Creating A New Curriculum at Sandia Mountain Natural History Center
What are some of the rare and threatened species of wildlife found in New Mexico? Why are these animals threatened and what can humans do to reduce these threats? These are some of the many questions that the new curriculum developed by the Sandia Mountain Natural History Center (SMNHC) helps students answer.
This spring, SMNHC used Share with Wildlife funds to produce a new curriculum including five lessons focused on Species of Greatest Conservation Need (SGCN) in New Mexico that were bookended by an introduction to endangered species and a final activity where students produce a presentation about an animal of their choosing. SMNHC had started the spring semester planning to not only expand their existing environmental education curriculum but to them implement this curriculum with students from Albuquerque Public Schools. Their lessons normally involve a classroom visit, as well as an opportunity for students to visit the SMNHC and contribute to long term monitoring conducted at the Center by helping to collect ecological data. Then restrictions and closures associated with COVID-19 required that they quickly modify their plans for providing environmental educational experiences for students in Albuquerque and other parts of New Mexico.

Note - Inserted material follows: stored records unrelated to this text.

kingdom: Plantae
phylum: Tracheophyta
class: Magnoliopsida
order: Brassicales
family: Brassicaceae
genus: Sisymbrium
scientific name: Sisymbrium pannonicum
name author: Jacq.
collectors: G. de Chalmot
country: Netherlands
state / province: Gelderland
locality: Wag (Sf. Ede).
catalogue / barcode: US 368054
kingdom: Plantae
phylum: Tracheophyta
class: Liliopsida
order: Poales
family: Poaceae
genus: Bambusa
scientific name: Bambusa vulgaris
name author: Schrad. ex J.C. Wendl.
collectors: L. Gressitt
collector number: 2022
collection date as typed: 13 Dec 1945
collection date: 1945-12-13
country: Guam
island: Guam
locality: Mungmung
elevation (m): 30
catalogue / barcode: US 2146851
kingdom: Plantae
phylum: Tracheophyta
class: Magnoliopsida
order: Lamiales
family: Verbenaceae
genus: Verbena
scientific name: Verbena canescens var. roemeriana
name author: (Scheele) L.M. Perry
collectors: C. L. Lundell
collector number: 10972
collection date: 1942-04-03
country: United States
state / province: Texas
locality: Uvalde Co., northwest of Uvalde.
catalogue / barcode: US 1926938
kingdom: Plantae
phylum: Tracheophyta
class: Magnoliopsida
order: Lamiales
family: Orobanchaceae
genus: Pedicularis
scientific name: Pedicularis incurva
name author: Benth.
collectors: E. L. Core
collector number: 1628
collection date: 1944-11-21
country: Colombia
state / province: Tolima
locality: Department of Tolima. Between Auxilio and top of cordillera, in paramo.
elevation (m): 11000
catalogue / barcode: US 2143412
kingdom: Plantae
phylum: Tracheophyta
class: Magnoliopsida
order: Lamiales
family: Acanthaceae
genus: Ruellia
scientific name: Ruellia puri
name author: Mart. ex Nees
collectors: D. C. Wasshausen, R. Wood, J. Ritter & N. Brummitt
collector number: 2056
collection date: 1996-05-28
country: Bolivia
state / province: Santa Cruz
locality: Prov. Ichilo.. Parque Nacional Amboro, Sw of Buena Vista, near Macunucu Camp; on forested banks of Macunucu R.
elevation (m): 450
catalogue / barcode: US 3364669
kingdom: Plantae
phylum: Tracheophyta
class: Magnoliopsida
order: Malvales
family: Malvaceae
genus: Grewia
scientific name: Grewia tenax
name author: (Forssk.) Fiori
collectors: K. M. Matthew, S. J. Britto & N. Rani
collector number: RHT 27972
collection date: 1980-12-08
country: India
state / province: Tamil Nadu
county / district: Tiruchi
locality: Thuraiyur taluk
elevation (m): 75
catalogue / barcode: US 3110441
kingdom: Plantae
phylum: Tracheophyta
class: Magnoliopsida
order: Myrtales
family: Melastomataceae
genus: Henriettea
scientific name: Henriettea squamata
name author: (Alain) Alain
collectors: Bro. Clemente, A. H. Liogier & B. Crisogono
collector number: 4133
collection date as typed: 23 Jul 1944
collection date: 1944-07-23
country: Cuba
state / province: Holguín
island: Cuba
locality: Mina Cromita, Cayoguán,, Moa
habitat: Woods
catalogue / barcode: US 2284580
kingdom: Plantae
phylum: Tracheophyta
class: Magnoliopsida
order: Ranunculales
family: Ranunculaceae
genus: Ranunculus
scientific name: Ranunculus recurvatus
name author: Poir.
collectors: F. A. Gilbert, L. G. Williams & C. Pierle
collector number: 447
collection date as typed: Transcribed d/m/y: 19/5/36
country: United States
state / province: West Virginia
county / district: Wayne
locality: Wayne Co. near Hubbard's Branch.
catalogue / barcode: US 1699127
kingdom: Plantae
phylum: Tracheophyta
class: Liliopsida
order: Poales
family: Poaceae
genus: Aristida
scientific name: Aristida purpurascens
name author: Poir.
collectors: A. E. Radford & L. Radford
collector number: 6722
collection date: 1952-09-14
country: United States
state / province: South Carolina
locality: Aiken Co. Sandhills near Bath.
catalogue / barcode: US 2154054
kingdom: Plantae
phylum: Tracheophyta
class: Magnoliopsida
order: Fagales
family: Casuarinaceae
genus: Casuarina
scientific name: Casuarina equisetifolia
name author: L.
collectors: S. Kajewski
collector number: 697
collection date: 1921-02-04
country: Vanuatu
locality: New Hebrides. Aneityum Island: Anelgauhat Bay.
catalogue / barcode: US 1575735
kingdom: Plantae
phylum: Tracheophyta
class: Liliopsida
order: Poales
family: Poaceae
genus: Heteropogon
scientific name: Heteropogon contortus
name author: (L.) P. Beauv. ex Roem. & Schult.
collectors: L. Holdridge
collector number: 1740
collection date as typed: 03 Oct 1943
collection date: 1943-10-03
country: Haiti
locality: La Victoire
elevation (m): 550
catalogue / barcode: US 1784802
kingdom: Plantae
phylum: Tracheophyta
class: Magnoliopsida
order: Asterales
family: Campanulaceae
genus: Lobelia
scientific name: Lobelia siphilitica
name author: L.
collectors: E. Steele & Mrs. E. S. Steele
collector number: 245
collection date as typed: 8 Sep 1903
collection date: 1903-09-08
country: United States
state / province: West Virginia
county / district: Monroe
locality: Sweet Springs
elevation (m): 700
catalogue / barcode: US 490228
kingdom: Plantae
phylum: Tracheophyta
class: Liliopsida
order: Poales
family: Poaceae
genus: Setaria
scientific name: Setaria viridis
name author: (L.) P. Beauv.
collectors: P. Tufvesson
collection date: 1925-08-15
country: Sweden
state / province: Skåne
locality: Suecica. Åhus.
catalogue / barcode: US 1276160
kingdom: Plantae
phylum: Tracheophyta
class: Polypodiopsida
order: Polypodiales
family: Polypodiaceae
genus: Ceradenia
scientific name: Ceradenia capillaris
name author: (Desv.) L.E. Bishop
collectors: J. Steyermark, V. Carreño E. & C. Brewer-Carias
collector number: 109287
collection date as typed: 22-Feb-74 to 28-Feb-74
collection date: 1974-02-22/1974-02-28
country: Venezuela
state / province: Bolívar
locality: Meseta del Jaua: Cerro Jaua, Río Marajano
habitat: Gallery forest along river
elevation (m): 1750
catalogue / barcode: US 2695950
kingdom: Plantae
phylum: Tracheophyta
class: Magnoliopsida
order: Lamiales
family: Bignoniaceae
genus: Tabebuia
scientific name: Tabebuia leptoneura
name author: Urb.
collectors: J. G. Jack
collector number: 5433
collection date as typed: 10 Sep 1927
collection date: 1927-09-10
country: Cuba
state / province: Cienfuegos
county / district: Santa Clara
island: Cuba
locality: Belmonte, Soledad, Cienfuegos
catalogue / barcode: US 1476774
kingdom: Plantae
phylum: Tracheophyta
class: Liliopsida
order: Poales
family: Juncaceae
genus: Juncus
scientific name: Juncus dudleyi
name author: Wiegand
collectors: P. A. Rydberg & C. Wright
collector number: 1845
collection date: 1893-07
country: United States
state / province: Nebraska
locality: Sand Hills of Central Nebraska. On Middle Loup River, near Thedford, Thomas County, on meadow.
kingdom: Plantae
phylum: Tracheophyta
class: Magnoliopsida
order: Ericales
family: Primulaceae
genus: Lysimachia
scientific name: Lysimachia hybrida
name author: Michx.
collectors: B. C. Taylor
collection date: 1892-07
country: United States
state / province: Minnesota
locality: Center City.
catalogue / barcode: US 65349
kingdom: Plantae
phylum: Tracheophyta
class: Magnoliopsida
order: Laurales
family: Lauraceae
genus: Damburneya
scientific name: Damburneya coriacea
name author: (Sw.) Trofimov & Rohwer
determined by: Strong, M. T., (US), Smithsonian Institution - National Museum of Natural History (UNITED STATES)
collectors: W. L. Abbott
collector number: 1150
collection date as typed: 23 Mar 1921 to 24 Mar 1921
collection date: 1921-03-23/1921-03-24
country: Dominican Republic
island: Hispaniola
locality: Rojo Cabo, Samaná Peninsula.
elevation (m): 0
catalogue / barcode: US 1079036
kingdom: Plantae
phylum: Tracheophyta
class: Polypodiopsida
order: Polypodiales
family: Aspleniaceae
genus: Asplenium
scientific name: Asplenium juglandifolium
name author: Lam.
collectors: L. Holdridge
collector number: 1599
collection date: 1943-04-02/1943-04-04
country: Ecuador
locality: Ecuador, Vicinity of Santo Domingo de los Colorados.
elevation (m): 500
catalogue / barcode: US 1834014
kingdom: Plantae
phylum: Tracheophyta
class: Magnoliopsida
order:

The new curriculum focuses on species found in a diversity of environments and threatened by a variety of stressors. One lesson looks at the habitat needs and important role of the American pika in mountainous areas in northern New Mexico. Students are asked to evaluate data regarding past, present, and future climatic conditions in an area where pikas are currently found and consider the impacts of probable future climatic conditions on pika habitat populations. In another lesson, students learn about the habitats and threats facing the New Mexico ridge-nosed rattlesnake found in southwestern New Mexico. They are then asked to develop their own plan for how to protect this species over the next 30 years.
These new, SGCN-focused lessons can be used in the classroom or at home, making them optimal for use during these times when in-person environmental education is not possible for many students in New Mexico.